On this day in 1862, a Confederate band makes a daring capture of a commercial vessel on Chesapeake Bay. The plan was the brainchild of George Hollins, a Maryland native and veteran of the War of 1812, who joined the U.S. Navy at age 15 and had a long and distinguished career. When the American Civil War broke out in 1861, Hollins, then a commander of a U.S. warship in the Mediterranean, returned to New York and resigned his commission. After a brief stop in his hometown, Baltimore, Hollins offered his services to the Confederacy and received a commission on June 21, 1861.
Soon after, Hollins met up with Richard Thomas Zarvona, a Marylander, former student at West Point, and adventurer who had fought with pirates in China and revolutionaries in Italy. They hatched a plan to capture the St. Nicholas and use it to marshal other Yankee ships into Confederate service. Zarvona went to Baltimore and recruited a band of pirates, who boarded the St. Nicholas as paying passengers on June 28. Using the name Madame La Force, Zarvona disguised himself as a flirtatious Frenchwoman. Hollins then boarded the St. Nicholas at its first stop.

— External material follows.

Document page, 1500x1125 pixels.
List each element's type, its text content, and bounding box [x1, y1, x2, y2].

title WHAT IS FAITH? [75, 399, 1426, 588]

The conspirators later retreated to the Frenchwoman’s cabin, where they armed themselves and then burst out to capture the surprised crew. Hollins took control of the vessel and stopped on the Virginia bank of the Chesapeake to pick up a crew of Confederate soldiers. They planned to capture a Union gunboat, the Pawnee, but it was called away. Instead, the St. Nicholas and its pirate crew came upon a ship loaded with Brazilian coffee. Two more ships, carrying loads of ice and coal, soon fell to the St. Nicholas. These daring exploits earned Hollins a quick promotion in the Confederate navy.